§ **Required work**
From the forum reply on adding custom feature generators to the OpenNLP name finder, extract word for word the passage starting at "it really depends" and ending at "(which is Bio).".

§ **Document extract**

Posted by Joern Kottmann <ko...@gmail.com>.

Hello,

it really depends on what are you trying to achieve.

Maybe you know exactly what you want, in that case I would recommend to
sub-class the TokenNameFinderFactory, there could override the method to
create the feature generators. The default constructor is fine. The name
finder supports different encodings, currently Bio and Bilou. You would
need to pass a reference to one of those classes, or just use the default
(which is Bio).

If you just want to have the name finder with custom feature generation I
would suggest to define an xml descriptor for it and just use our cmd line
interface to build the model. The cmd lie inerface has the advantage that
you can use all the tools without coding yourself, especially evaluation
and cross validation should be interesting for you.

TokenNameFinderFactory(byte[] featureGeneratorBytes,
                              Map<String,Object> resources,
                              SequenceCodec<String> seqCodec)

The byte[] is supposed to contain the feature generator xml bytes.

HTH,
Jörn


On Wed, Jan 18, 2017 at 1:38 PM, Markus M. Berg <mm...@web.de> wrote:

> Dear all,
>
> I am trying to train the NameFinderME using a custom set of feature
> generators. However, I am not able to add the feature generators to the
> name finder.
>
> Here is what I do:
> As described in the documentation (https://opennlp.apache.org/
> documentation/1.7.0/manual/opennlp.html#tools.namefind.training.featuregen),
> I used the following code to set up the list of feature generators:
>
>    AdaptiveFeatureGenerator featureGenerator = new CachedFeatureGenerator(
>            new AdaptiveFeatureGenerator[]{
>            new WindowFeatureGenerator(new TokenFeatureGenerator(), 2, 2),
>            new WindowFeatureGenerator(new TokenClassFeatureGenerator(true),
> 2, 2),
>            new OutcomePriorFeatureGenerator(),
>            new PreviousMapFeatureGenerator(),
>            new BigramNameFeatureGenerator(),
>            new SentenceFeatureGenerator(true, false),
>            new BrownTokenFeatureGenerator(BrownCluster dictResource)
>            });
>
> Afterwards, in the documentation it is explained, that "the
> TokenNameFinderFactory allows to specify a custom feature generator".
> However, I don't know how to do this, since there is no add-Method or any
> parameter of type AdaptiveFeatureGenerator in the constructor.
>
>    TokenNameFinderFactory factory = new TokenNameFinderFactory()
>    ... //how to add the FeatureGenerator?
>    model = NameFinderME.train("en", "default", sampleStream,
> TrainingParameters.defaultParams(), factory);
>
> In an older release of OpenNlp, it was possible to add the
> featureGenerators via the train-Method like this:
>
>    train(String languageCode, String type, ObjectStream<NameSample>
> samples,
>        TrainingParameters trainParams, AdaptiveFeatureGenerator generator,
> final Map<String, Object> resources)
>
> But this not possible any longer. Can anybody describe the new way to
> implement this? An example would be great!
>
> I only found this:
>
>    public TokenNameFinderFactory(byte[] featureGeneratorBytes,
>                               Map<String,Object> resources,
>                               SequenceCodec<String> seqCodec)
>
> But I don’t know what parameters to pass (why a byte array?
> SequenceCodec?)...
>
> Any help is appreciated,
> Thanks in advance!
>
> Best,
> Markus
>

§ **Supplied data**
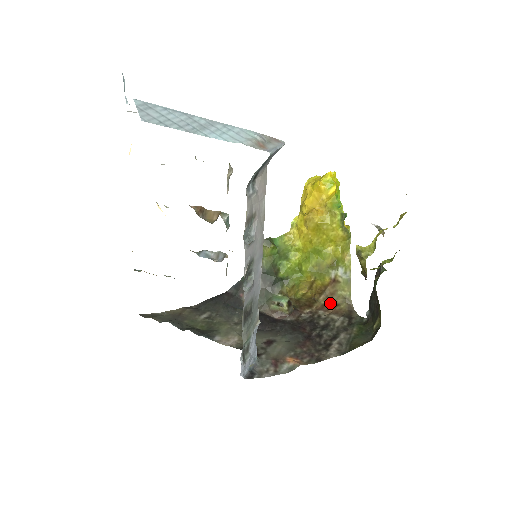
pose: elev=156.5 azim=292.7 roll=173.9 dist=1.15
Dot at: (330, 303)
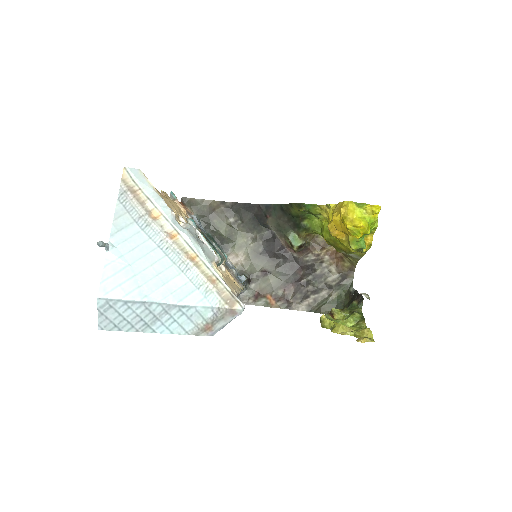
Dot at: (340, 255)
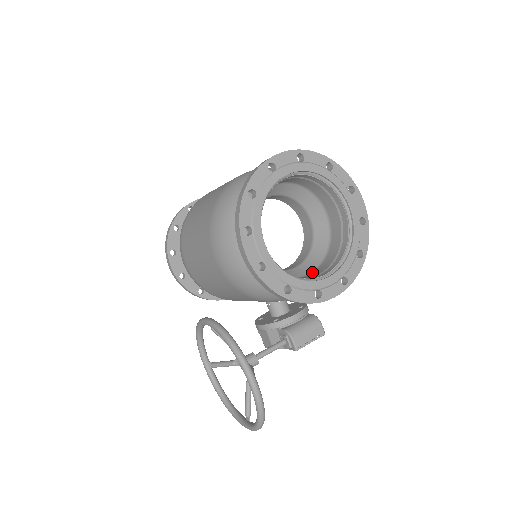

§ **Output**
it really depends on what are you trying to achieve.

Maybe you know exactly what you want, in that case I would recommend to
sub-class the TokenNameFinderFactory, there could override the method to
create the feature generators. The default constructor is fine. The name
finder supports different encodings, currently Bio and Bilou. You would
need to pass a reference to one of those classes, or just use the default
(which is Bio).